« Ta langue sent la solitude », Nuit 3, 30 mars 2024

Elle t’observe, de l’extérieur. Même dans la nuit, elle te distingue. Elle reconnait le bruissement de tes pas. Le miaulement de ta bouche. Elle se souvient des murmures contre sa peau. De ta silhouette courbée. Du ventre gluant. Des corps élastiques. Il pleut dehors. La vitre suinte, tandis que ses lèvres s’entrouvrent. Des mots creux, sûrement. La nuit les engloutit comme dans un rêve sans image. Et soudain, tu as la trouille, de l’autre côté du grillage. Elle te voit fuir, seule dans le noir d’une salle d’exposition.

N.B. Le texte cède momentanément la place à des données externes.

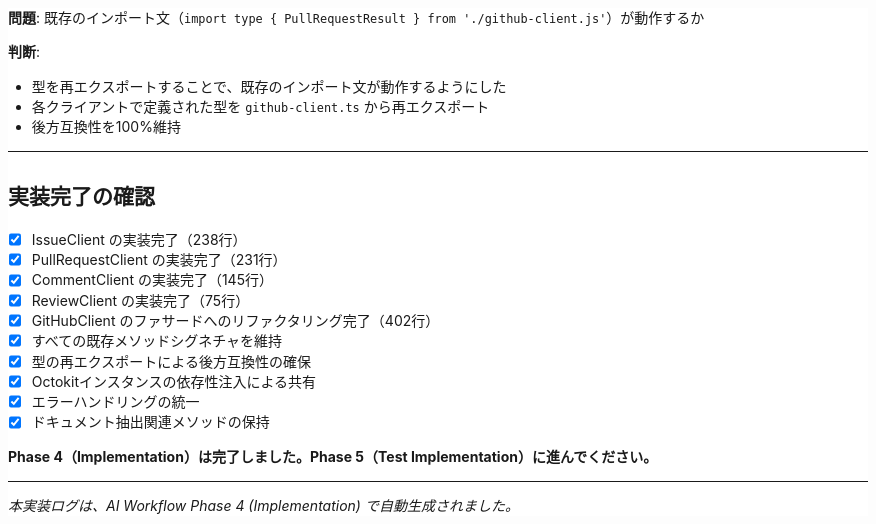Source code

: **問題**: 既存のインポート文（`import type { PullRequestResult } from './github-client.js'`）が動作するか

**判断**:
- 型を再エクスポートすることで、既存のインポート文が動作するようにした
- 各クライアントで定義された型を `github-client.ts` から再エクスポート
- 後方互換性を100%維持

---

## 実装完了の確認

- [x] IssueClient の実装完了（238行）
- [x] PullRequestClient の実装完了（231行）
- [x] CommentClient の実装完了（145行）
- [x] ReviewClient の実装完了（75行）
- [x] GitHubClient のファサードへのリファクタリング完了（402行）
- [x] すべての既存メソッドシグネチャを維持
- [x] 型の再エクスポートによる後方互換性の確保
- [x] Octokitインスタンスの依存性注入による共有
- [x] エラーハンドリングの統一
- [x] ドキュメント抽出関連メソッドの保持

**Phase 4（Implementation）は完了しました。Phase 5（Test Implementation）に進んでください。**

---

*本実装ログは、AI Workflow Phase 4 (Implementation) で自動生成されました。*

Pour te soustraire à son regard, il t’a fallu emprunter des détours. Contourner les pièges d’un soleil absent et t’engouffrer dans un escalier métallique. Farouche, tu te calfeutres sous un halo violet. Tu espères secrètement être dévorée par les ombres. Raté. Sur les murs, tu croises ton reflet gondolé. Jamais, tu ne te reconnais. Des rides électriques parcourent ton visage. Des lianes sans racine, sans vie ni chaleur. Un visage informe, anonyme. Des portes se claquent et des plantes meurent, sous les couinements d’un triste mécanisme rouillé. Tu crois sentir du sang couler entre tes jambes. Cela fait mal, comme la succion d’un moustique que l’on écrase. 

Pourtant, tu n’es pas émue, face aux archives d’un monde en ruine. Tu ne crois pas au grand tout, à chacun·e sa place, à la résilience etc. Elle se moquait de toi, de ton pessimisme joyeux, avec ou sans sarcasme. Tes fantômes ont un goût âcre et l’odeur d’un marécage. Dans sa bouche, ta langue sent encore la solitude.


  Dans le cadre de la Biennale Nova_XX, curatée par Stéphanie Pécourt, au Centre Wallonie-Bruxelles, à Paris.